El consenso liberal marca una clara línea de demarcación entre Occidente y el resto del mundo, sin embargo, no hay una fórmula para enfrentar, al mismo tiempo, la declinación de los estados nacionales y la reafirmación de los más variados nacionalismos dentro de sus propios límites. Poco a poco, la actitud estadunidense demostró que más allá de las palabras sobre el consenso, en los hechos prevalecían sus grandes intereses nacionales, el más estrecho unilateralismo. La globalización como expresión de una sociedad sin contradicciones graves se evaporó casi al instante. El mismo Fukuyama advirtió las enormes grietas que se estaban abriendo entre los estadunidenses inclinados a considerar que no hay legitimidad democrática más allá del Estado-nación constitucional y democrático, y los europeos inclinados a creer que la legitimidad democrática está relacionada con la voluntad de una comunidad mucho más amplia que un Estado-nación individual.
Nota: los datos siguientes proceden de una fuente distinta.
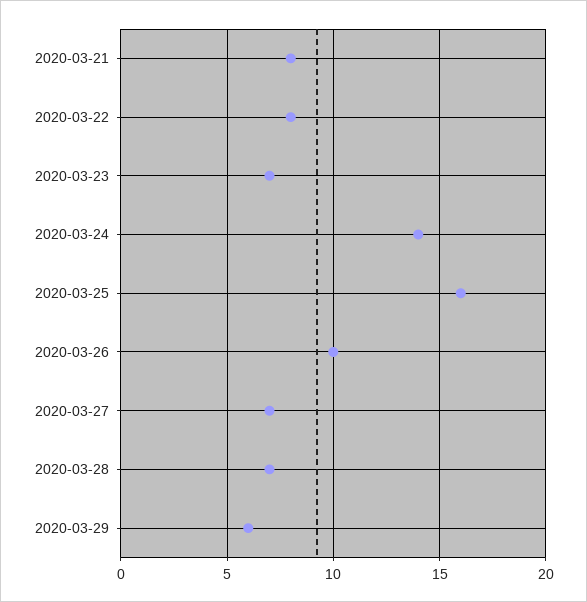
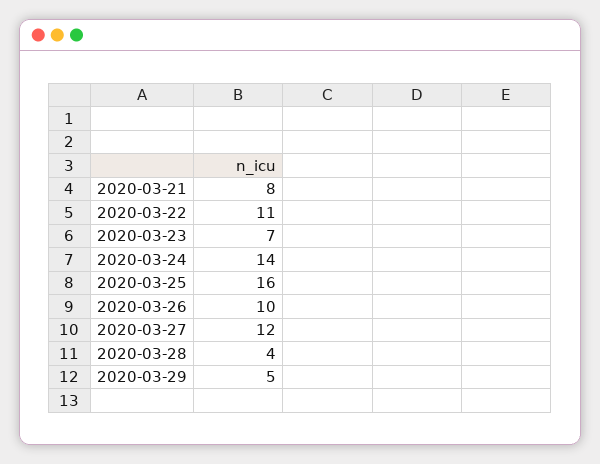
2020-03-22: 8 -> 11
2020-03-27: 7 -> 12
2020-03-28: 7 -> 4
2020-03-29: 6 -> 5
Tras la crisis del 11 de septiembre, el mismo autor que había profetizado el fin de la historia reconoció que la potencia estadunidense no estaba dispuesta a renunciar a ninguna de las prerrogativas del Estado soberano aun si ello le valía el distanciamiento de sus aliados europeos. En consecuencia, las diferencias surgidas en torno a las políticas antiterroristas del gobierno de Estados Unidos -no sobre el terrorismo- mostraron más allá de las discrepancias normales que se dan entre estados que comparten objetivos comunes, un distanciamiento de mayor calado acerca del sentido mismo de la globalización, es decir, no "sobre los principios de la democracia liberal, sino sobre los límites de la legitimidad liberal", como escribe Fukuyama. En cierta forma, se pudiera decir que el hegemonismo de Estados Unidos ha terminado por romper la unidad de Occidente, entendida como un acuerdo fundamental entre las potencias a ambos lados del Atlántico.
El resultado es la reaparición de una idea imperial que sólo reconoce sus propias fronteras nacionales, la exacerbación del nacionalismo yanqui y la exaltación de una ideología que mezcla la religión y el militarismo. Los peligros son enormes y evidentes, no solamente para las víctimas de una guerra brutal e injusta que ya están padeciendo sus consecuencias, sino para la sociedad humana en general y la estadunidense en particular.
El nuevo orden internacional predicado por los Bush no admite legitimidad alguna en las instituciones internacionales ni acepta la diversidad del mundo. En nombre de sus propios valores, hoy exporta la democracia liberal a Irak matando a miles de civiles inocentes y mañana hará lo propio con los demás agentes del Mal.
En esas circunstancias, exigir que el "multilateralismo" se imponga como norma en la solución de las controversias internacionales es la primera línea de defensa contra la amenaza de un hegemonismo que todo lo arrasa, comenzando por las libertades públicas que ya comienzan a restringirse en el propio Estados Unidos en nombre de quién sabe qué patrióticos intereses.
Exigir el cese de la guerra es lo menos que México puede y debe hacer en el Consejo de Seguridad de Naciones Unidas.